Therefore, we argue that multiparty homomorphic encryption involves processing anonymized data under EU data protection law. Although homomorphic encryption, secure multiparty computation, and multiparty homomorphic encryption do not obliviate the need for a joint controllership agreement, they lessen the administrative burden required for data sharing. Furthermore, they promote the use of standard processing agreements that can help ameliorate the impacts of national differences within and outside the European Union. Accordingly, we submit that multiparty homomorphic encryption, along with other forms of advanced privacy-enhancing technologies, should represent the standard for health data processing in low trust environments [66]. This processing can include performing computations on sensitive forms of data, such as providing genomic diagnoses without revealing the entire sequence for a patient [67]. Furthermore, the encrypted outputs of homomorphic encryption and secure multiparty computation are mathematically private, as they do not reveal any personal data [68]. Finally, the fact that multiparty homomorphic encryption involves processing anonymized data broadens the purposes for which health-related data can be used. For example, as part of a clinical trial protocol data might be collected from patients via their personal devices. These devices can either store these data locally or transmit them to a hospital. The data may then be queried in an anonymized form as part of a research project without needing to seek additional consent that would otherwise be required under data protection law for those data to be processed [69]. The ability to reuse data that are stored on a patient’s personal device can also help support innovative forms of clinical trials, such as remote patient monitoring. The various states of data processed using novel privacy-enhancing technologies such as multiparty homomorphic encryption is displayed in Figure 2. Table 1 demonstrates the status of personal data at different stages of processing.

Figure 2

Comparison of the status of personal data under a distributed approach relying upon traditional privacy-enhancing technologies (eg, aggregation and pseudonymization) and a distributed approach relying on multiparty homomorphic encryption (eg, homomorphic encryption and secure multiparty computation).

Table 1

Data status at different stages of processing.
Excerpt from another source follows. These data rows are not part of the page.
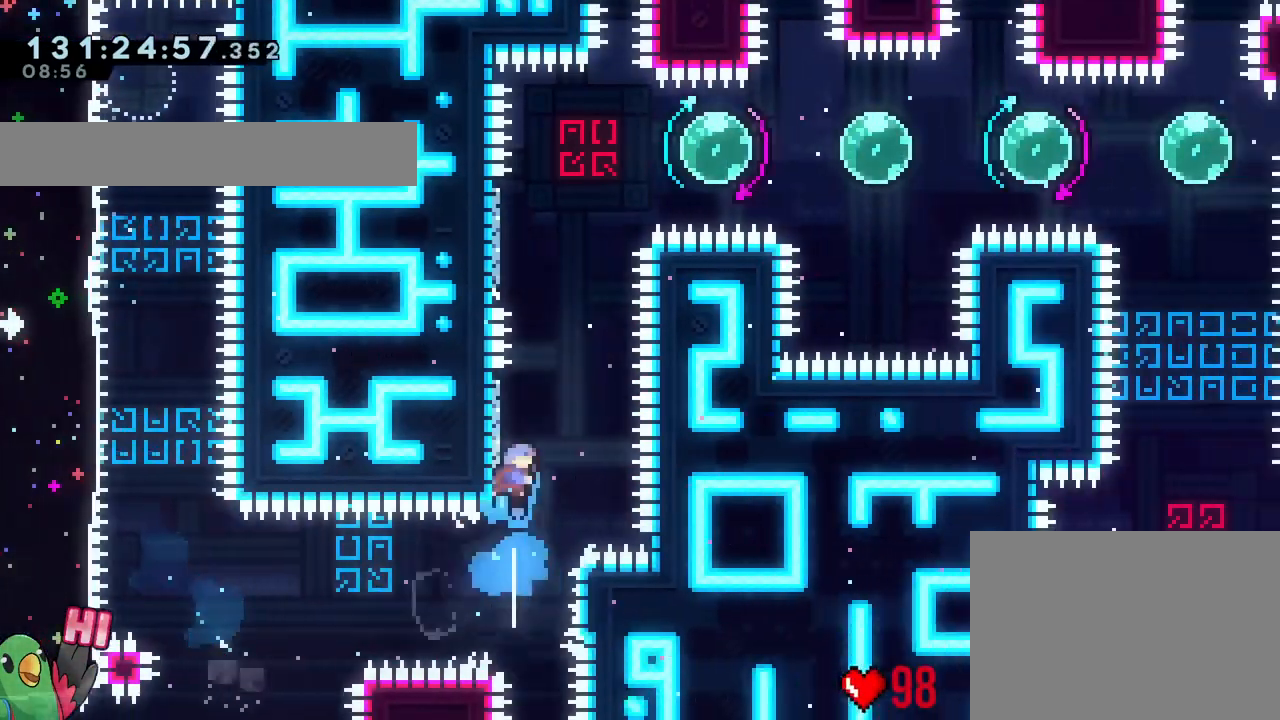
{"buttons": ["B"], "left_stick": "left", "right_stick": "center", "events": [[33, "left_stick", "center"], [83, "B", "down"], [284, "left_stick", "left"]]}
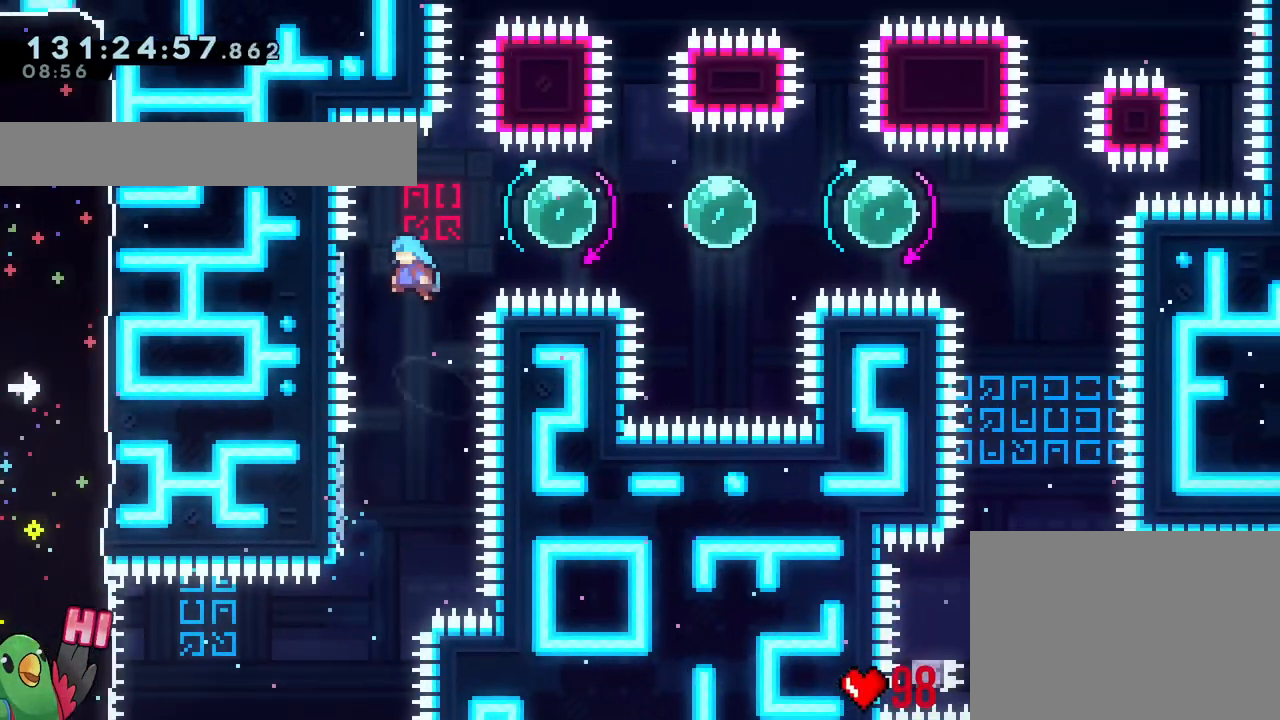
{"buttons": ["B"], "left_stick": "right", "right_stick": "center", "events": [[101, "B", "up"], [201, "B", "down"], [251, "left_stick", "right"]]}
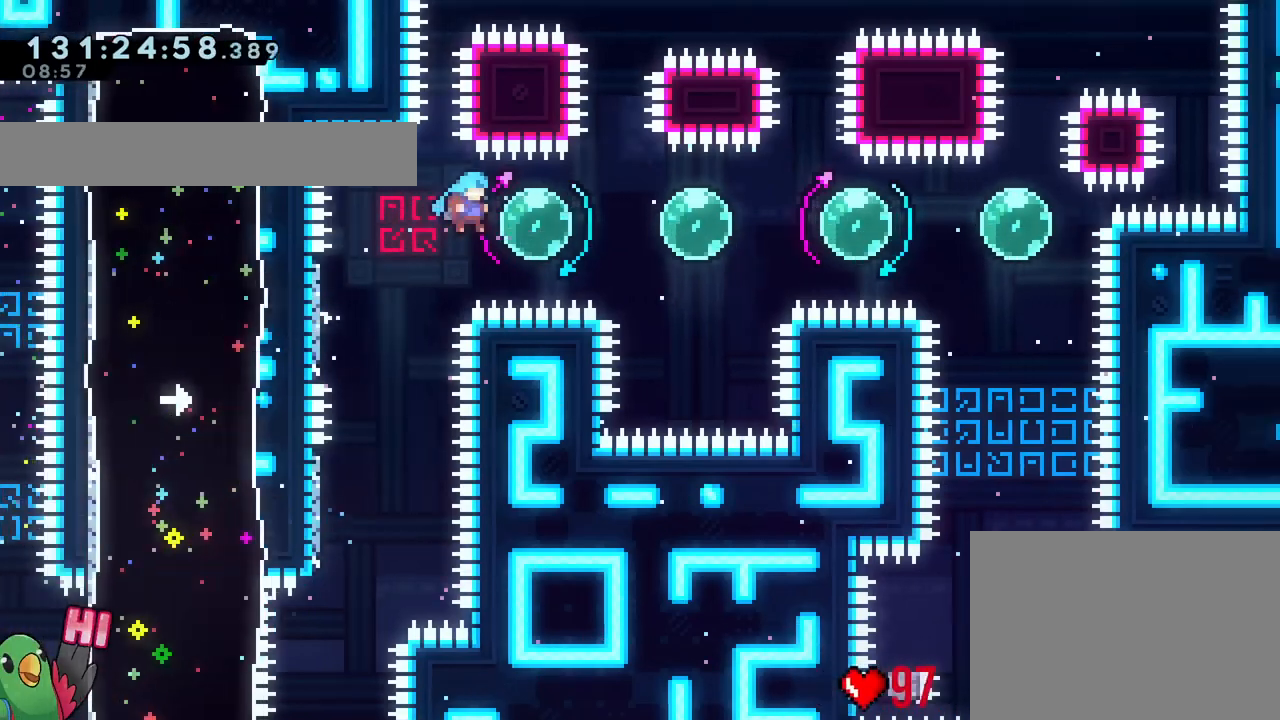
{"buttons": [], "left_stick": "right", "right_stick": "center", "events": [[50, "B", "up"], [133, "Y", "down"], [167, "left_stick", "left"], [267, "Y", "up"], [384, "Y", "down"], [384, "left_stick", "right"], [500, "Y", "up"]]}
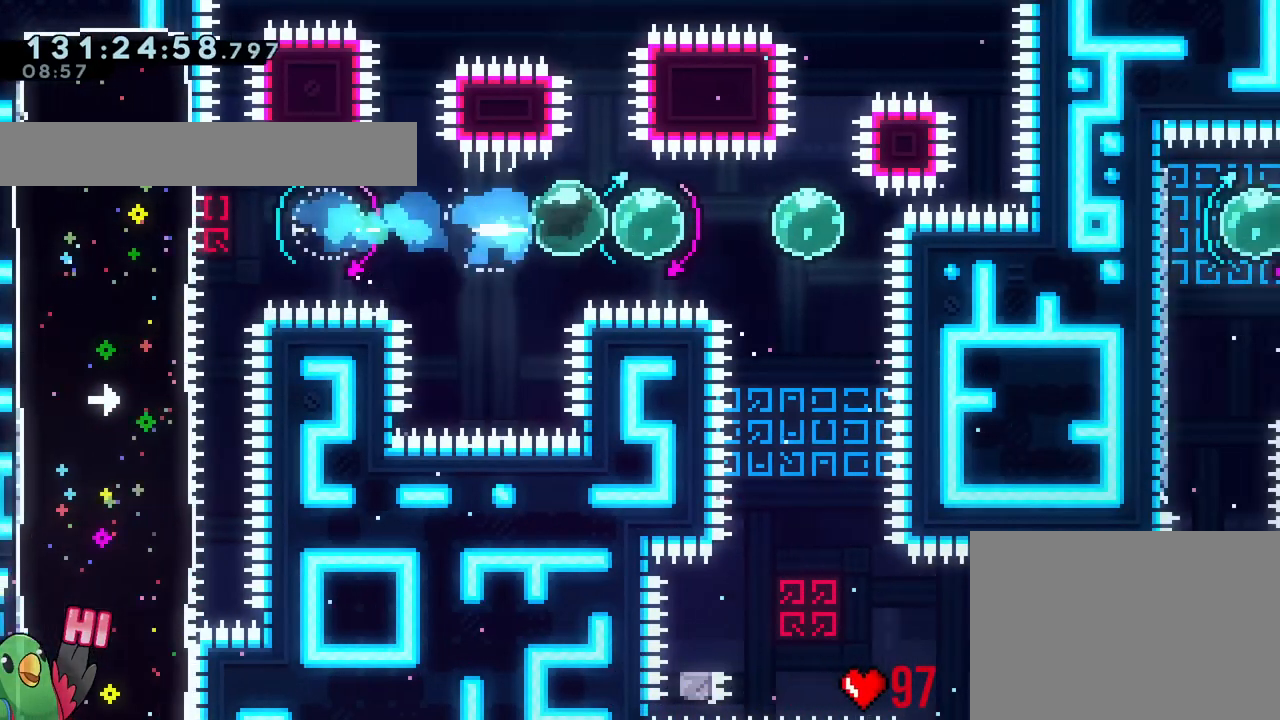
{"buttons": ["Y"], "left_stick": "down", "right_stick": "center", "events": [[101, "left_stick", "left"], [117, "Y", "down"], [251, "Y", "up"], [251, "left_stick", "center"], [301, "left_stick", "down"], [384, "Y", "down"]]}
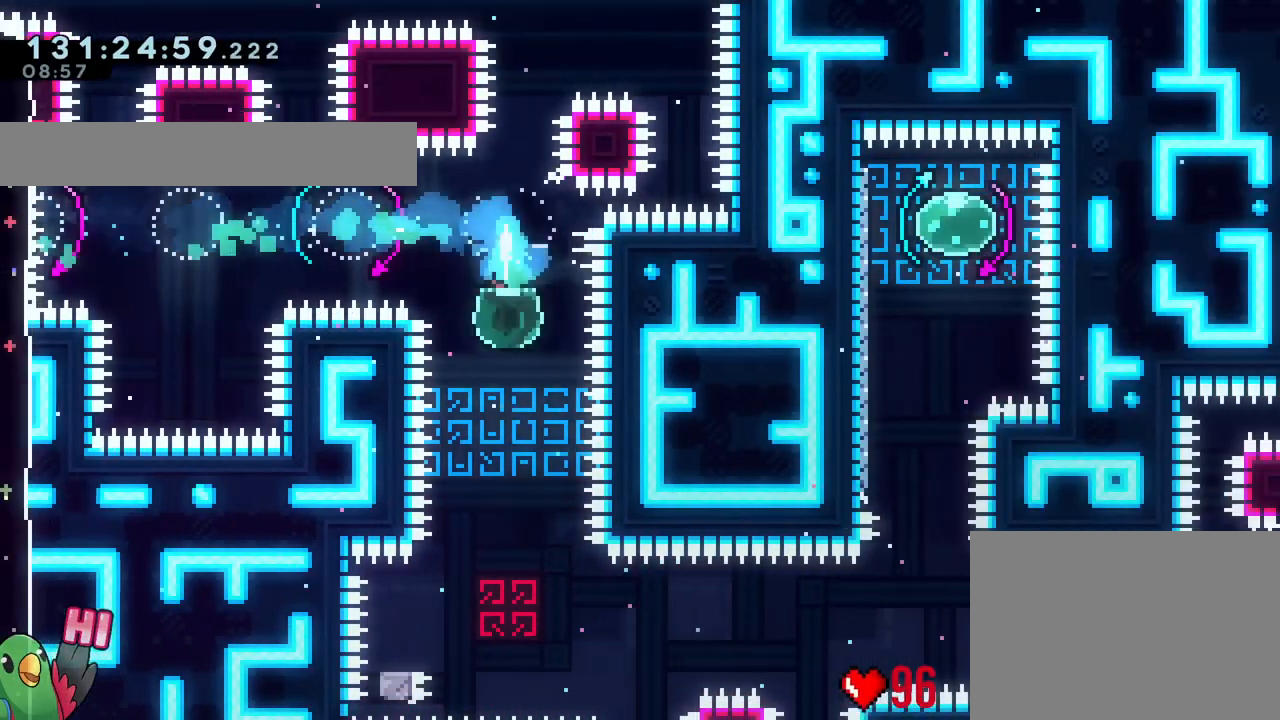
{"buttons": [], "left_stick": "down-left", "right_stick": "center", "events": [[17, "Y", "up"], [117, "left_stick", "center"], [367, "Y", "down"], [367, "left_stick", "down-left"], [484, "Y", "up"]]}
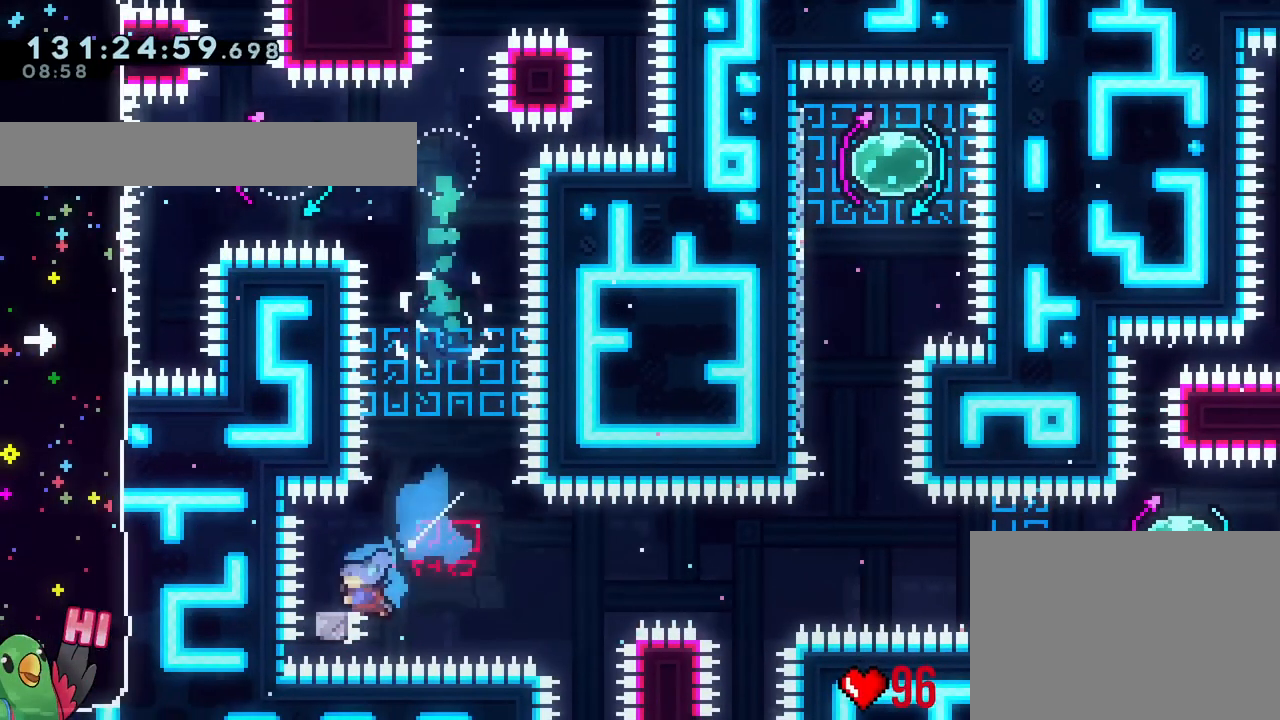
{"buttons": [], "left_stick": "center", "right_stick": "center", "events": [[17, "B", "down"], [17, "left_stick", "center"], [67, "left_stick", "down-right"], [434, "B", "up"], [451, "left_stick", "center"]]}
Scenario	Description	Status of data based on the scenario
A	Hospital/research institution physically holds personal data	Personal data
B	Hospital/research institution has legal access to decryption key/personal data	Pseudonymized data
C	Hospital/research institution combine decryption keys/personal data to process data	Anonymized data
D	Third party (cloud service provider) carries out processing, hospitals share encryption keys jointly	Anonymized data

The lack of reliance upon custom contracts may encourage institutions to align their data formats to common international interoperability standards. In the next section, we turn to address the standardization of these advanced privacy-enhancing technologies.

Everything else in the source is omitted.